Some economists believe parts of Donald Trump's economic program, notably his promise to expand infrastructure spending, could be good for U.S. job creation and working-class incomes. But his hopes of luring back corporate investments in factory production through a major tax holiday for U.S.-based multinationals with their profits parked overseas is unlikely to work, suggests New York Times business reporter Leslie Picker. In fact, in an article in the Dec. 26 Times, Picker indicates that such a corporate tax holiday might even be counterproductive.
"Advisers of America's top corporate executives," Picker reports, say CEOs "are likely to use much of the estimated $2 trillion held overseas to acquire businesses in the United States, to buy back their own stock or to pay down debt," rather than boosting capital investments that actually create jobs. Among the different potential uses for repatriated profits, an executive with Union Bank Switzerland (UBS) told Picker, "M&A" -- that is, mergers and acquisitions -- will probably be "fairly high on the list."
Increased M&A activity would be welcome news for investment bankers who earn high fees by advising corporations undergoing mergers, but might be bad news for "American workers who might get laid off as a result of cost cuts derived from combining two companies," Picker predicts.
She notes that a study by the Senate Permanent Subcommittee on Investigations a few year ago found that as a result of the last corporate tax holiday that Congress approved, back in 2004, the biggest 15 companies who repatriated money to this country returned some $150 billion to the U.S. economy in the abstract, but in the process eliminated nearly 21,000 jobs.
The remainder of Picker's fairly lengthy story in the Times focuses primarily on which U.S.-based corporations are likely to engage in enhanced M&A activity and how current uncertainty over the scope and nature of President-elect Trump's tax and economic policies is affecting their decisions.
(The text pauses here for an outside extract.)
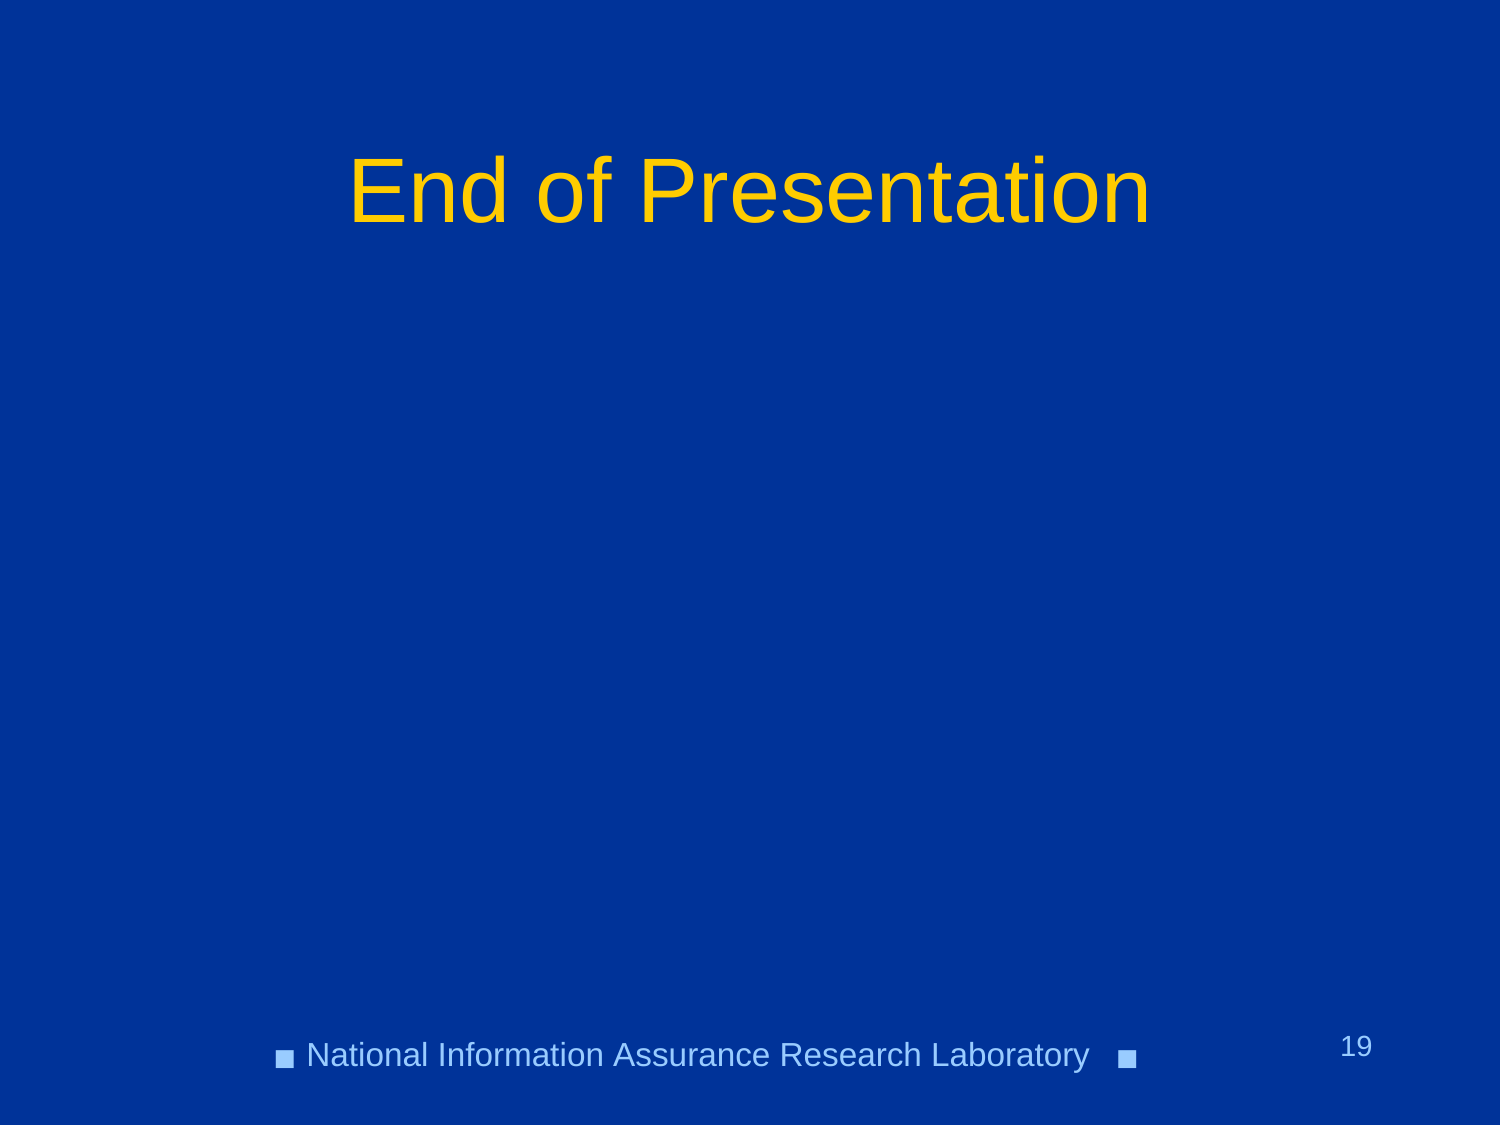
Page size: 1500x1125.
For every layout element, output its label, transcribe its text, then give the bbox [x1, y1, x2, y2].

title End of Presentation [112, 99, 1388, 288]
Many big firms, Picker says, are currently delaying their deal-making while awaiting more information on what 2017 taxes will be.'
However, many of the investment advisors whom Picker interviewed seem optimistic. She quotes Avinash Mehrotra, with the M&A shareholder advisory group at Goldman Sachs, as saying, "The potential for these reforms, around reduced corporate tax rates and cash repatriation, to put more discretionary cash flow in the hands of companies is significant." Corporate managers, Mehrotra said, face some "interesting choices" ahead regarding "acquisitions, longer-term capital investments, debt reduction and return of capital."
Perhaps coincidentally, the Dec. 27, 2016 Wall Street Journal carries a story by reporters Corrie Driebusch and Aaron Kuriloff that sees "surging" corporate buybacks of their own securities as helping to spark the current stock market boom on Wall Street. Some skeptics had predicted that 2016 would signal an end to a spree in stock buybacks that has followed the resolution of the 2008 financial crisis, the Journal article states. But "Corporate stock repurchases are on the upswing once again," with the total yearly buybacks for 2016, up through mid-December, being nearly two-thirds larger than the total for a year ago.
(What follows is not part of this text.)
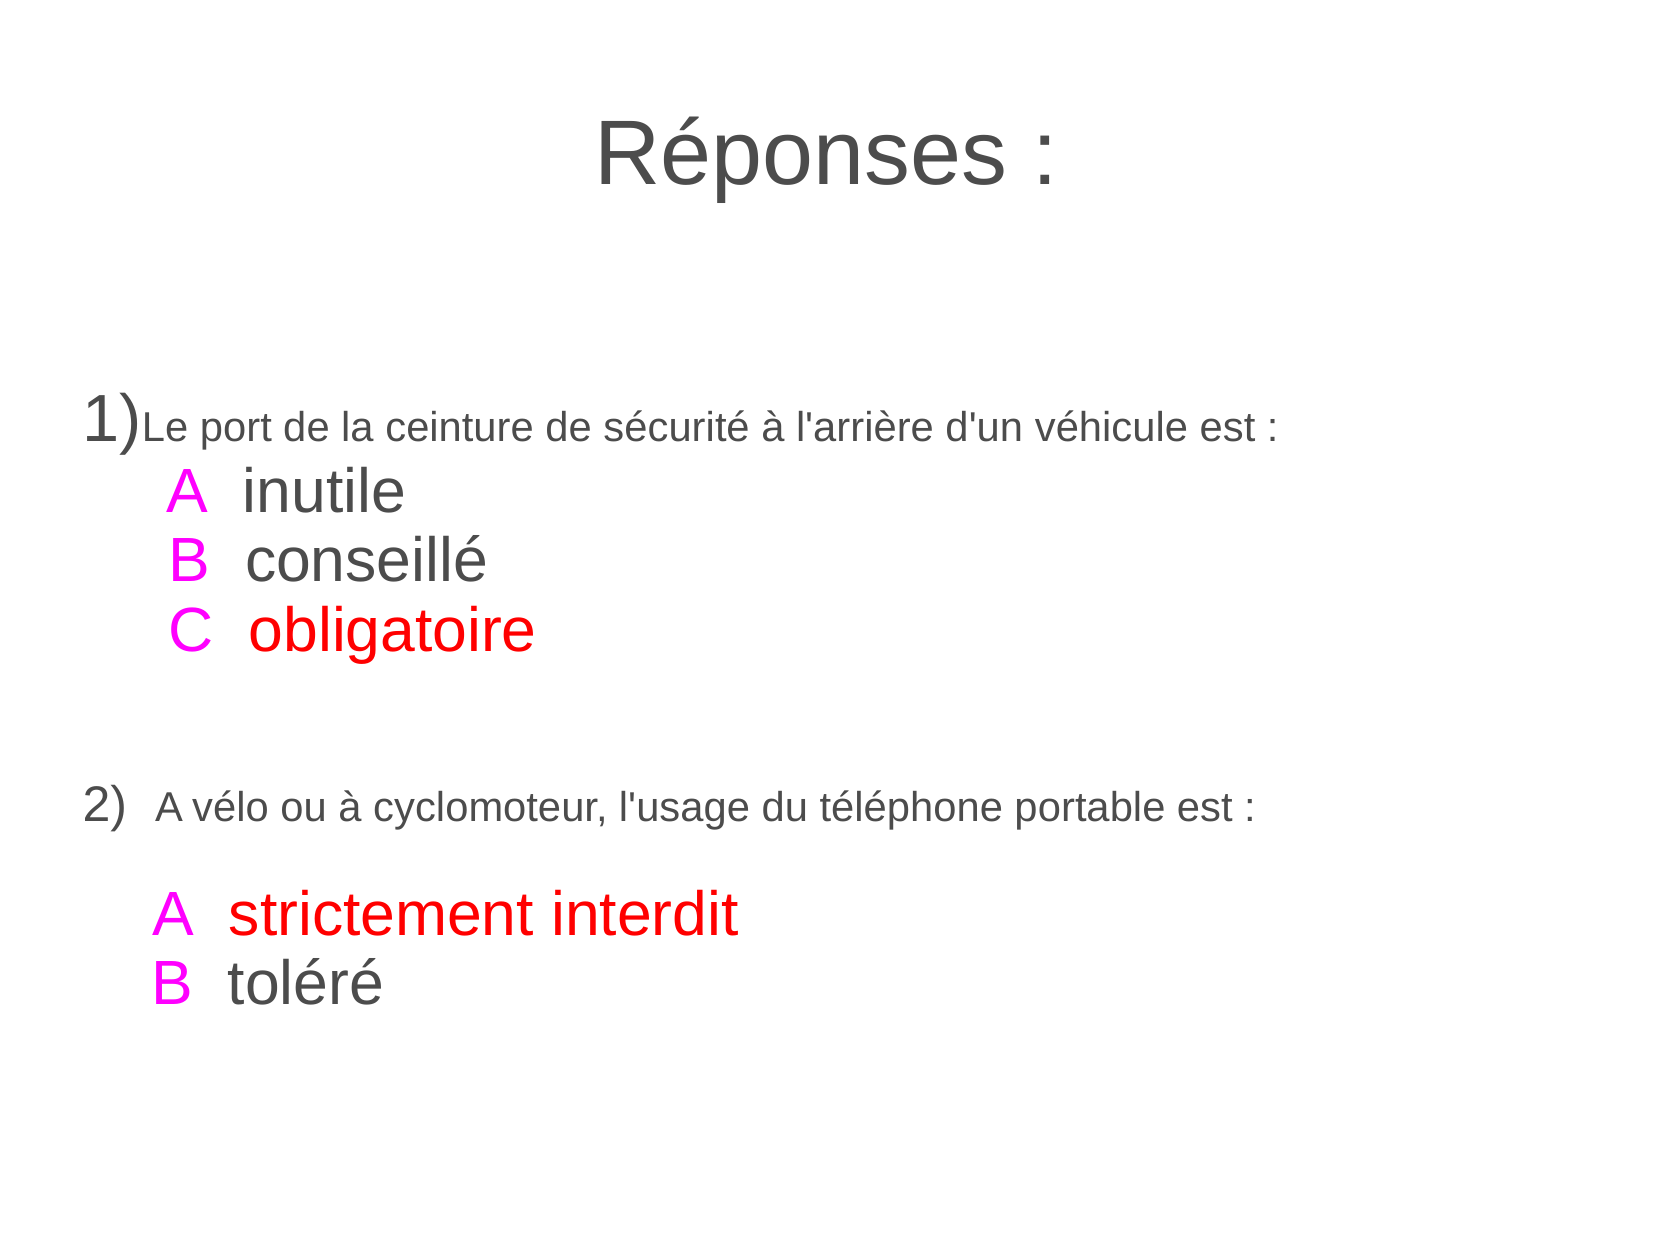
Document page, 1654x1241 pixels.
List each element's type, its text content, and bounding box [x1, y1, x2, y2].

subtitle 1)Le port de la ceinture de sécurité à l'arrière d'un véhicule est : A inutile B conseillé C obligatoire 2) A vélo ou à cyclomoteur, l'usage du téléphone portable est : A strictement interdit B toléré [82, 297, 1571, 1102]
title Réponses : [82, 56, 1571, 250]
Trump's surprise election in November changed the dynamic, Driebusch and Kuriloff conclude, for it "has raised the prospect that tax cuts will put large sums in corporate coffers, which in turn will be deployed largely in repurchases. That money potentially could include the profits that U.S. companies stand to bring back from overseas under a widely expected repatriation-tax holiday."
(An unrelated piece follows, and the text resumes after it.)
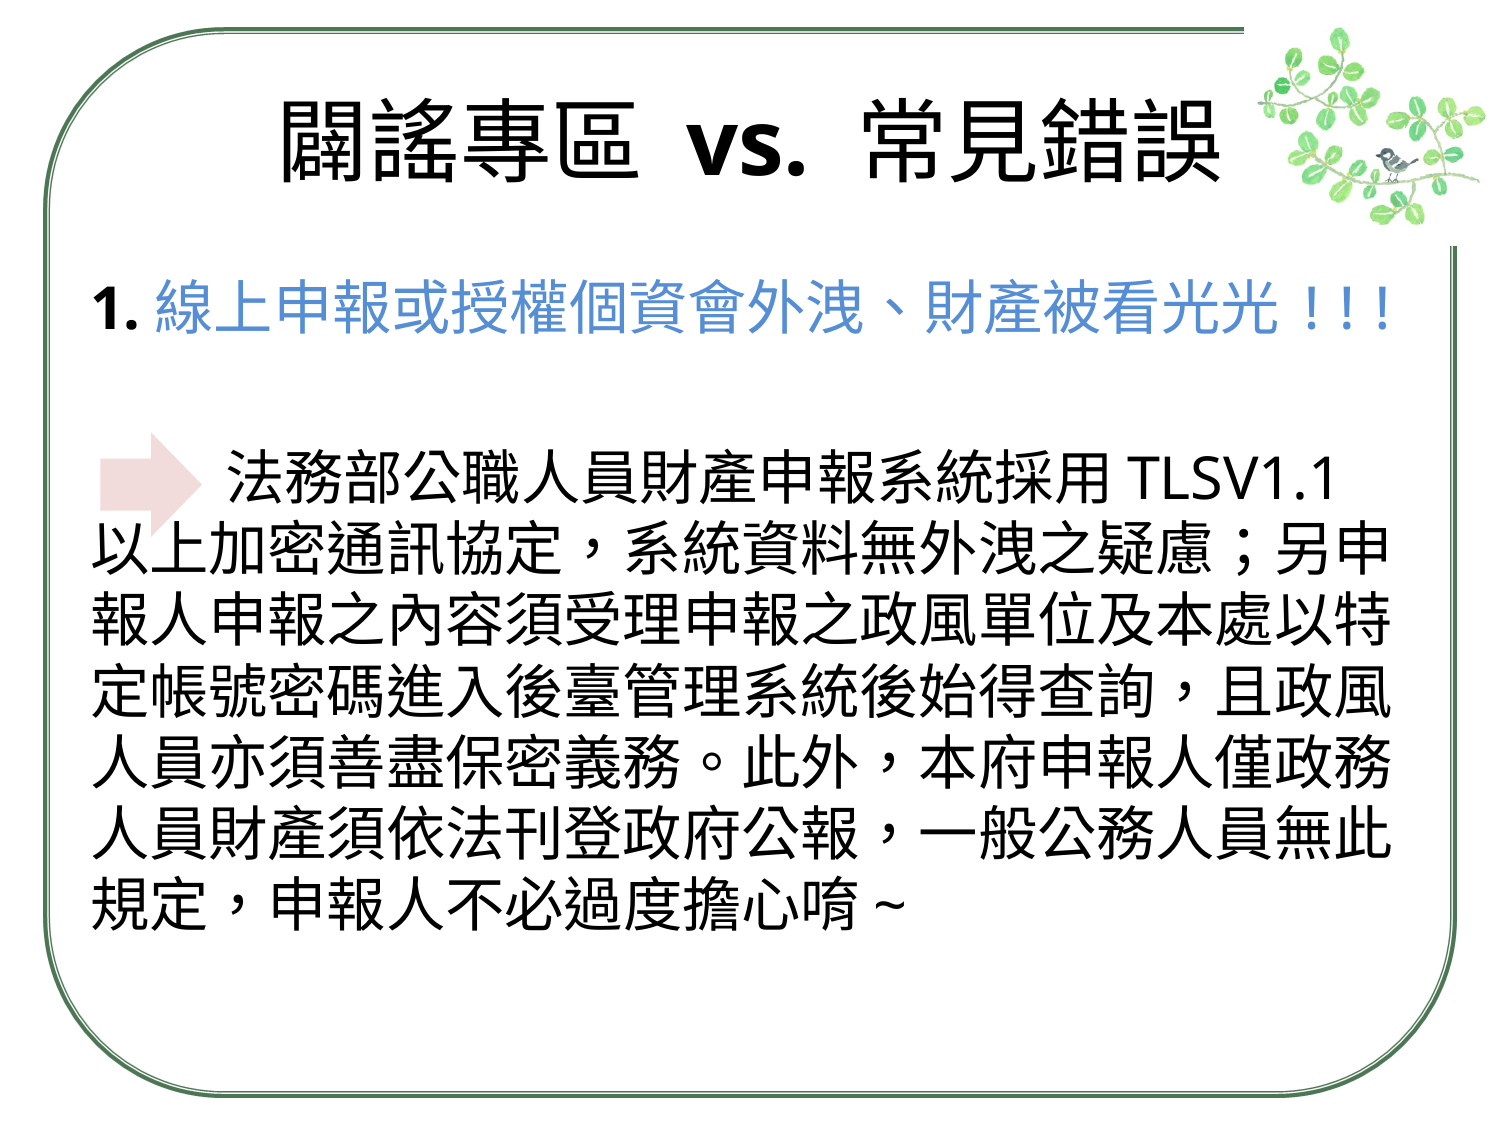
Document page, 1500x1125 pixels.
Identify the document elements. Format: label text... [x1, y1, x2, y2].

They quote a recent Goldman Sachs forecast to the effect that companies belonging to the Standard and Poor's 500, which have an estimated $1 trillion in cash held overseas, will probably repatriate about $200 billion of that in 2017, and that about $150 million of this will be spent on corporate stock buybacks. Their Journal story adds that corporate stock buybacks have been a key contributor to the eight-year rally on the stock market that has been underway since 2009, and that over those eight years members of the S&P 500 have spent nearly $3.25 trillion on such buybacks.
"Some analysts," Driebusch and Kuriloff note in passing, have expressed concerns that when corporations buy back their own stock to boost their share prices, rather than putting the money into long-term capital investments, they could be hurting growth in the real U.S. economy.